Dazu arbeite ich mit dem Ansatz des "Voice Dialogue", der von Hal und Sidra Stone, einem amerikanischen Psychiaterehepaar, entwickelt wurde. "Voice Dialogue" oder Stimmendialog heisst, den seelischen Energien Gehör zu geben. Es geht nicht darum, diese inneren Anteile zu therapieren oder loszuwerden, sondern sie zu akzeptieren und zu integrieren. Oder: wieder Lenker der Kutsche zu werden, anstatt den Pferden Richtung und Tempo zu überlassen. Dazu ist es notwendig, zu hören, was ein bestimmter Anteil in mir tut, was er für mich möchte und wovor er mich zu schützen versucht und wann seine spezielle Art und Weise hilfreich ist und gewünscht, und wann eher hinderlich. Mein "bewusstes Ich" ist dabei die Instanz, aus der ich lernen kann zu agieren ohne Identifizierung mit einem Teilaspekt.
Die konkrete Arbeit entält u.a. Elemente aus der Aufstellungsarbeit, Imaginationstechniken, Gesprächstherapie. Als Heilpraktikerin für Psychotherapie unterstütze und begleite ich diese Prozesse.

Ein weiterer Schwerpunkt meiner Arbeit liegt in der Trauerbegleitung. Denn Trauer, besonders, wenn es um Sterben und Tod geht, ist gesellschaftlich problematisch besetzt. Da wir kaum öffentlich trauern und Menschen in unserem sozialen Umfeld sich schnell überfordert fühlen mit einem trauernden Menschen, biete ich einen Raum an - physisch wie psychisch - in dem alle dazugehörigen Gefühle und Gedanken ihren Platz haben (dürfen).
Trauer ist eine natürliche Reaktion auf Verlust - und verlieren können wir auch Heimat, Arbeitsplatz, Gesundheit, Träume ... Um sich wieder dem Leben zu öffnen braucht es manchmal eine Zeit, und um diese zu bewältigen biete ich meine Hilfe.

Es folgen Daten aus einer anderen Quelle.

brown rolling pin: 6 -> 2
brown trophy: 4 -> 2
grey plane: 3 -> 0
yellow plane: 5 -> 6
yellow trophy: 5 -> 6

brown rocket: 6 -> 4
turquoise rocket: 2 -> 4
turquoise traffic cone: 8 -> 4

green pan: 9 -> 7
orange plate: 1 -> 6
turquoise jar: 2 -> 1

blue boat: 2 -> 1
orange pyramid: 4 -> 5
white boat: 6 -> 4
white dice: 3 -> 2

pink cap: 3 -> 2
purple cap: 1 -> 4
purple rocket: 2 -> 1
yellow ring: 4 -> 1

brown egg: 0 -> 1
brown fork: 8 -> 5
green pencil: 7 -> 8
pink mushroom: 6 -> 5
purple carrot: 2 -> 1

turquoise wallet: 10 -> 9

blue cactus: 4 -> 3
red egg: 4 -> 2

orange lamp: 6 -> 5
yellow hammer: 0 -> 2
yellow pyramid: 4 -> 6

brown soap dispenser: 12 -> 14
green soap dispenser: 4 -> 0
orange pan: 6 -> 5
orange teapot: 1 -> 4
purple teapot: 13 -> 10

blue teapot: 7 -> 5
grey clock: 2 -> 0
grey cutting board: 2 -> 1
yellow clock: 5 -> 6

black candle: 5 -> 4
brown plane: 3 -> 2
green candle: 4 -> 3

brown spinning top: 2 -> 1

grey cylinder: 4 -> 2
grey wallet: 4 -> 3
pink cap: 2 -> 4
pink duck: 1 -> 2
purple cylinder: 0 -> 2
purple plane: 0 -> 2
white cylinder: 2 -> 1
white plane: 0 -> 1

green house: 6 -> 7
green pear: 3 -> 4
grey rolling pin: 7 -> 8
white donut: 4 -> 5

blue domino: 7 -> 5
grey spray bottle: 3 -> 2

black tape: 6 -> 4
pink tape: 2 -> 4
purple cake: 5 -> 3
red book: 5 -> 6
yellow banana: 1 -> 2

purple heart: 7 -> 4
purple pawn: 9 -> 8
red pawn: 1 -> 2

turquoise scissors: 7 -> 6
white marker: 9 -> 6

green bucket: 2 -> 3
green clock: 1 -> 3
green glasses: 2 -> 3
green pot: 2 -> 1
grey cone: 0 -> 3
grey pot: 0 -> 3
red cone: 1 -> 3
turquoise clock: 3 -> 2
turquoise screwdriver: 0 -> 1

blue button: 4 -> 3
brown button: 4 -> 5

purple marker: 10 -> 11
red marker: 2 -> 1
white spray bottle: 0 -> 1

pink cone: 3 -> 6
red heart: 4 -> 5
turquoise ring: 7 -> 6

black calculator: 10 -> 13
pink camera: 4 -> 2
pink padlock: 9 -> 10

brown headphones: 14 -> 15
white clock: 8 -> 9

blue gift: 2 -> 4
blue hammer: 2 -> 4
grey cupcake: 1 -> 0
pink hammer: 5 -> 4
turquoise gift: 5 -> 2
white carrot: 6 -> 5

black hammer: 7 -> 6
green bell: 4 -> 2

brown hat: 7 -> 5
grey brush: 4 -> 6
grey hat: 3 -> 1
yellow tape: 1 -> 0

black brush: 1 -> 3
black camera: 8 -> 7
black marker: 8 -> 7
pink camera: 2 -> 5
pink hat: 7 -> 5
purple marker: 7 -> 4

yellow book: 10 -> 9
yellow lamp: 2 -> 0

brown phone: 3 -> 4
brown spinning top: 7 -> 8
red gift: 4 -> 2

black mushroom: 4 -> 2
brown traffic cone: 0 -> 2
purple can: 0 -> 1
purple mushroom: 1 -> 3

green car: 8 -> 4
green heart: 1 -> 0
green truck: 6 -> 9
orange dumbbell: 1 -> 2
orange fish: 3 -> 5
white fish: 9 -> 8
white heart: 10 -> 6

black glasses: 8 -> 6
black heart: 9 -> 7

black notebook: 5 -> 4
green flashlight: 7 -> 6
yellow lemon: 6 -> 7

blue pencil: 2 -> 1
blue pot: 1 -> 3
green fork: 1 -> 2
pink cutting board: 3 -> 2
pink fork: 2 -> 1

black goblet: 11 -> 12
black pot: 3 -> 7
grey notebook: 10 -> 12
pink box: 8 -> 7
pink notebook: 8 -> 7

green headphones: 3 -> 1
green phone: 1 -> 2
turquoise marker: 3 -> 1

Je nach Erfordernissen, konkretem Thema der Trauer und individueller Neigung kommen Elemente aus der Tiefenpsychologie und der Systemischen Therapie oder auch der Humanistischen Ansätze dabei zum Tragen.

Noch ein Schwerpunkt, der sich aus meiner ehrenamtlichen Tätigkeit ergeben hat ist die Beratung und therapeutische Begleitung von Angehörigen Demenzerkrankter. Ein in Zukunft immer wichtiger werdender Bereich unserer Gesellschaft sind die (z.T. sehr provokanten) Fragen, die damit verknüpft sind: Dürfen wir einfach verrückt werden im Alter und können wir uns darauf verlassen, dass Nichtverrückte sich um uns kümmern? Darf ich noch (An)teil haben am Leben oder brauche ich eine spezielle Einrichtung, die auf meine (schwindenden) Möglichkeiten und Fähigkeiten zugeschnitten ist? Wie kommuniziere ich mit Euch - und Ihr mit mir? Darf ich als Pflegende meine eigenen Bedürfnisse und Wünsche an das  "normale" Leben noch haben? Wann ist der richtige Zeitpunkt, nicht mehr alleine zuständig sein zu wollen/können? Wie gehe ich mit Schuld- und Schamgefühlen um - auch innerhalb der Familie? Bei wem kann ich Hilfe und Unterstützung finden, wenn die Pflege mich zu viel Kraft kostet, ich nicht mehr kann oder will? Um diese und andere Fragen zu bewegen biete ich 2x/Monat für Betroffene einen offenen Abend in meiner Praxis an. Einzelgespräche sind nach Terminabsprache jederzeit möglich.